Sędziowie mają dobre powody, by nie uznawać Izby Dyscyplinarnej - uchwała Sądu Najwyższego realizowała wyrok Trybunału Sprawiedliwości Unii Europejskiej. Można się spodziewać, że także w sprawie "ustawy kagańcowej" wkroczą instytucje europejskie. Ustawa prawie na pewno zostanie skierowana przez Komisję Europejską do TSUE, a ten bardzo szybko - zanim wyda ostateczne postanowienie - może zamrozić obowiązywanie jej najbardziej represyjnych przepisów.

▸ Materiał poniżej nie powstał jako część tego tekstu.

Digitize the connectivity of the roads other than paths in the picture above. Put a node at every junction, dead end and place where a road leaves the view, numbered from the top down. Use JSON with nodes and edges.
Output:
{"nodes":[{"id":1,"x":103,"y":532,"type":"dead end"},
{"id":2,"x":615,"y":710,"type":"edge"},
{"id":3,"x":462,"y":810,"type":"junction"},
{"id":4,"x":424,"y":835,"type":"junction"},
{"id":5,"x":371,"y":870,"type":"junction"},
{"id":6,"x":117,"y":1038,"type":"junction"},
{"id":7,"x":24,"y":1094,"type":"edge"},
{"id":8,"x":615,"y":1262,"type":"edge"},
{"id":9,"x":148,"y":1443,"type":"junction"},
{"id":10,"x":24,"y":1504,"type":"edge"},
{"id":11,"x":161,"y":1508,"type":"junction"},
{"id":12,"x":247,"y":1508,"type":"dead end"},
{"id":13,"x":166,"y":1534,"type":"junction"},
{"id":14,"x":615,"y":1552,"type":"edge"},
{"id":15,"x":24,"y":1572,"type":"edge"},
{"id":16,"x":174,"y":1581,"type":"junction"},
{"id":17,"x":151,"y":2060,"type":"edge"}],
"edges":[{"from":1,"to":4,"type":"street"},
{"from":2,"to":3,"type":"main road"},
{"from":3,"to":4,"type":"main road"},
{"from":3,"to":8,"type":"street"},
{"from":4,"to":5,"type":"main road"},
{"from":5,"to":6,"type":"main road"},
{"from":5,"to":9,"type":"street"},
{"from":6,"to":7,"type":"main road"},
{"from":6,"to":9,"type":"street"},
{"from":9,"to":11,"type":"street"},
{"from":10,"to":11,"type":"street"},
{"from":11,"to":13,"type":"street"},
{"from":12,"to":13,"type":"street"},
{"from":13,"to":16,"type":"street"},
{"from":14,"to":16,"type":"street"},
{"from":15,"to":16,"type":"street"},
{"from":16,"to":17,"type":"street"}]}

Opozycja straszy, że ustawa to krok ku Polexitowi. Nawet jeśli to przesada, to otwiera ona kolejny front polskiego rządu w sporze z Europą, dostarczając dogodnych argumentów wszystkim tym, którzy uważają, że z Polakami rozmawiać się nie da, a dostęp do unijnych funduszy powinien być powiązany z respektowaniem zasad praworządności.
Podsumowując, podpisując ustawę dyscyplinującą, prezydent otwiera wyłącznie drogę do dalszego konfliktu i chaosu. By dopieścić swój najtwardszy elektorat, zaniedbuje prezydencką odpowiedzialność za dobro wspólne. Czy zaszkodzi mu to w drugiej turze mobilizując nie-pisowskich wyborców? Prezydent pewnie liczy, że nie - do tej pory PiS nie tracił wyborczo na niszczeniu sądownictwa. Jaki nie będzie werdykt wyborców, z punktu obowiązków prezydenta wobec konstytucji i wszystkich Polaków, wtorek to jeden z niższych punktów jego kadencji.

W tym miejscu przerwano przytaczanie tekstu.